Our short-blocks were likewise equipped, but because of the pricing and availability of the original forged pistons, we opted to equip all three short blocks with 6.0-inch connecting rods. This allowed us to reach our goal of 11.0:1 compression on each combination with the use of (nearly off-the-shelf) Probe Racing forged pistons. By altering compression heights, Probe was able to produce three different dome pistons for each of the combinations. The 302 required 12.5cc domes, the 327 just 7.5cc and the 350 produced the requisite 11.0:1 compression with just 2.5cc domes.

The three short-blocks were assembled using crankshafts from different sources. The 302 featured a steel 283 crank courtesy of L&R Automotive, ditto for the 3.25-stroke, cast crank used in the 327. The 327 crank was a large journal so it dropped right into the large-journal 350 block, but the early 283 crank was of the small-journal variety. The cure was to utilize bearing spacers from Clevite, which allowed the installation of the small-journal 283 crank into the large-journal block.

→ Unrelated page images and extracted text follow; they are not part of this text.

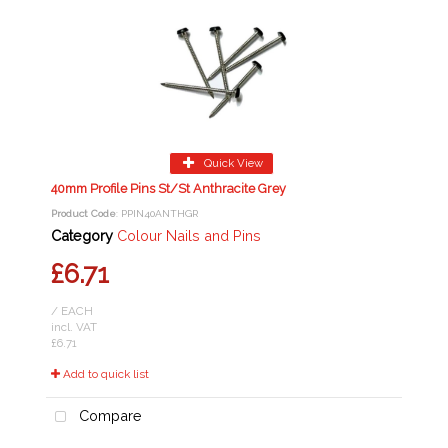
Quick View
40mm Profile Pins St/St Anthracite Grey
Product Code
: PPIN40ANTHGR
Category
Colour Nails and Pins
£6.71
/ EACH
incl. VAT
£6.71
Add to quick list
Compare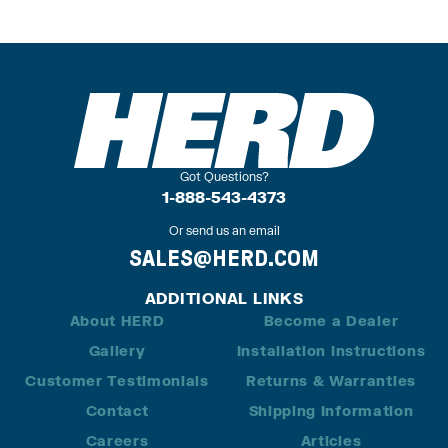
Got Questions?
1-888-543-4373
Or send us an email
SALES@HERD.COM
ADDITIONAL LINKS
About HERD
Become a Dealer
Gallery
Installation Instructions
Customer Testimonials
Returns & Warranties
Contact
Shipping Information
Careers
Articles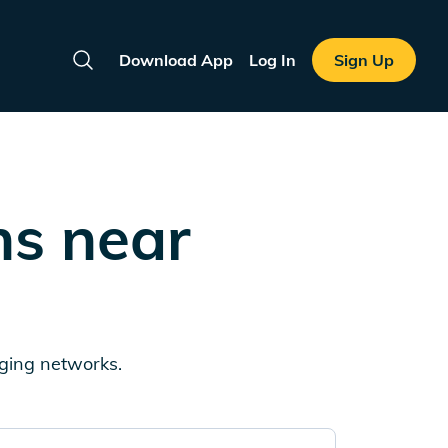
Download App
Log In
Sign Up
Search
ns near
rging networks.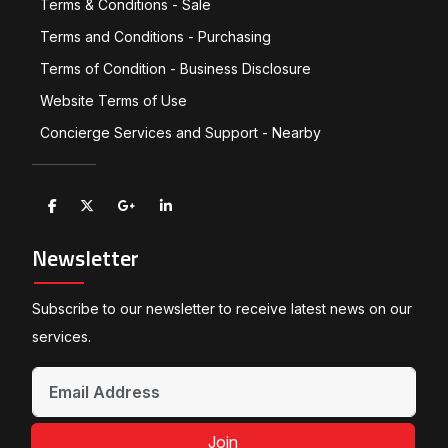
Terms & Conditions - Sale
Terms and Conditions - Purchasing
Terms of Condition - Business Disclosure
Website Terms of Use
Concierge Services and Support - Nearby
Newsletter
Subscribe to our newsletter to receive latest news on our
services.
Join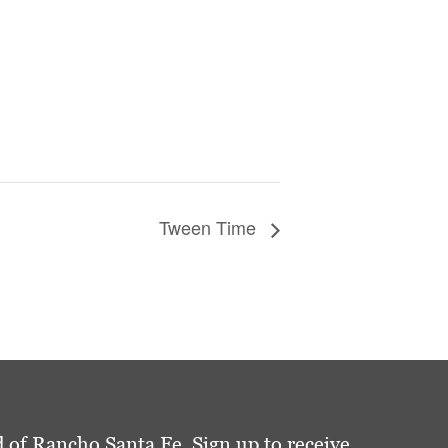
Tween Time
 of Rancho Santa Fe. Sign up to receive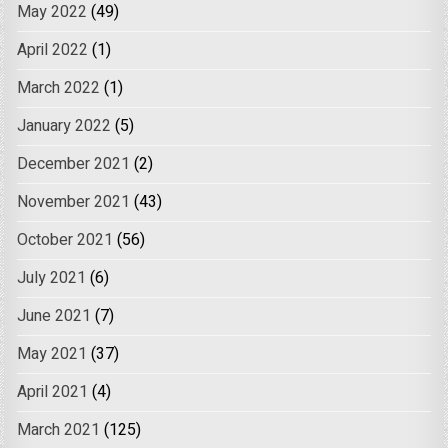
May 2022
(49)
April 2022
(1)
March 2022
(1)
January 2022
(5)
December 2021
(2)
November 2021
(43)
October 2021
(56)
July 2021
(6)
June 2021
(7)
May 2021
(37)
April 2021
(4)
March 2021
(125)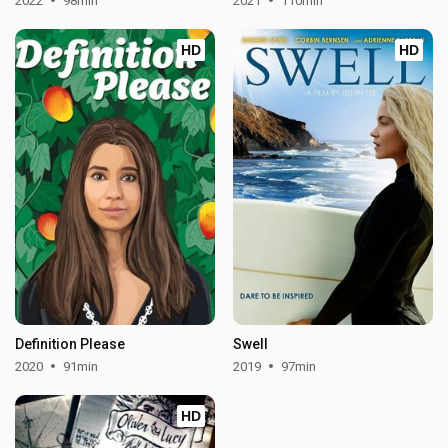
2022
98min
2021
110min
HD
HD
Definition Please
Swell
2020
91min
2019
97min
HD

The blocks sourced by L&R Automotive included a trio of 4-bolt blocks. After machining (thanks again to L&R), the blocks were stuffed with balanced assemblies including the proper cranks, 6.0-inch, H-beam rods from Pro Comp (small journal rods from Crower for the 283) and Probe Racing forged pistons. Also included in each were high-volume oil pumps, HD pump shafts and main studs, all from Pro Comp. The L76 327 and DZ 302 were equipped with Elgin factory reproduction, solid flat-tappet (single-pattern) cams that speced out at 0.484 lift, 254 degrees of duration (at .050) and a 114 degree lobe separation angle (the Duntov 30-30). The LT-1 received a dual-pattern cam offering a 0.459/0.485 lift split, a 242/254 duration split and a slightly wider 116 degree lobe separation angle. The cams were run with Comp Cams double-roller timing chains, 6.75-inch (neutral) dampers and factory front covers and oil pans.